Tekstfragment –
________________________

ECLI:NL:RBAMS:2008:BH1566

Rechtbank Amsterdam

Datum uitspraak
5 november 2008
Publicatiedatum
5 april 2013
Zaaknummer
360494
Instantie
Rechtbank Amsterdam
Type
Uitspraak
Rechtsgebied
Civiel recht
Procedures
  • Eerste aanleg - enkelvoudig
Rechters
Vindplaatsen
  • Rechtspraak.nl
AI samenvatting door LexboostAutomatisch gegenereerd

Terugkomen van bindende eindbeslissing in civiele procedure over schilderwerkzaamheden

In deze civiele zaak, behandeld door de Rechtbank Amsterdam, is op 5 november 2008 een vonnis uitgesproken in een geschil tussen A Vastgoed B.V. en B c.s. De zaak betreft een terugkomen van een bindende eindbeslissing met betrekking tot schilderwerkzaamheden. De rechtbank oordeelt dat de eerdere bindende eindbeslissing, die A had opgedragen te bewijzen dat met B was afgesproken dat de werkzaamheden voor een bedrag van € 8.750,- exclusief BTW zouden worden uitgevoerd, niet volledig recht doet aan de stellingen van A. De rechtbank stelt vast dat de eerdere beslissing onvoldoende rekening houdt met de bredere context van de werkzaamheden die A heeft verricht, waaronder ook andere schilderwerkzaamheden naast het sauzen van wanden en plafonds. De rechtbank komt tot de conclusie dat A in haar bewijsopdracht is geslaagd en dat de facturen die door A zijn gepresenteerd, waaronder de factuur voor het sauzen van wanden en plafonds, niet onterecht zijn verstuurd. De rechtbank wijst de vorderingen van B c.s. af en veroordeelt hen tot betaling van een bedrag van € 6.699,70 aan A, vermeerderd met wettelijke rente. Tevens worden de proceskosten aan de zijde van A begroot op € 1.817,32, en de beslagkosten op € 710,29. In reconventie worden de vorderingen van B c.s. afgewezen.

________________________

Ruwe gegevens –

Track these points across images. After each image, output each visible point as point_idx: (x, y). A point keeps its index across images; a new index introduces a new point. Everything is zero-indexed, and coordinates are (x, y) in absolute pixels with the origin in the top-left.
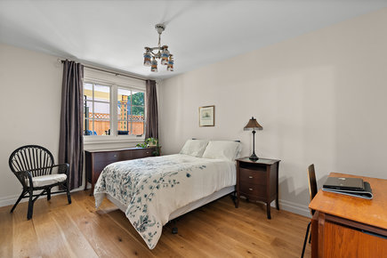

________________________

Instructies opdracht – Zet de tekst over het vonnis in het geschil over schilderwerkzaamheden voort na de laatste zin.

Resultaat opdracht –
Uitspraak

vonnis
RECHTBANK AMSTERDAM
Sector civiel recht
zaaknummer / rolnummer: 360494 / HA ZA 07-148
Vonnis van 5 november 2008
in de zaak van
de besloten vennootschap met beperkte aansprakelijkheid
A VASTGOED B.V.,
gevestigd te Amsterdam,
eiseres in conventie,
verweerster in reconventie,
advocaat mr. L.M. Ravestijn,
tegen
1. B,
wonende te,
2. C,
wonende te,
gedaagden in conventie,
eisers in reconventie,
advocaat mr. T.C. Boer.
Partijen zullen hierna wederom A en B c.s. genoemd worden.
1. De procedure
1.1. Het verloop van de procedure blijkt uit:
- het tussenvonnis van 10 oktober 2007 (hierna: het tussenvonnis), en de daarin genoemde processtukken en –handelingen;
- de akte uitlating na tussenvonnis
- het proces-verbaal van getuigenverhoor van 20 februari 2008, en de daarin genoemde akte overleggen productie van A;
- de akte uitlating contra-enquête van B c.s.;
- de conclusie na enquête van A;
- de conclusie na enquête van B c.s.
1.2. Ten slotte is vonnis bepaald.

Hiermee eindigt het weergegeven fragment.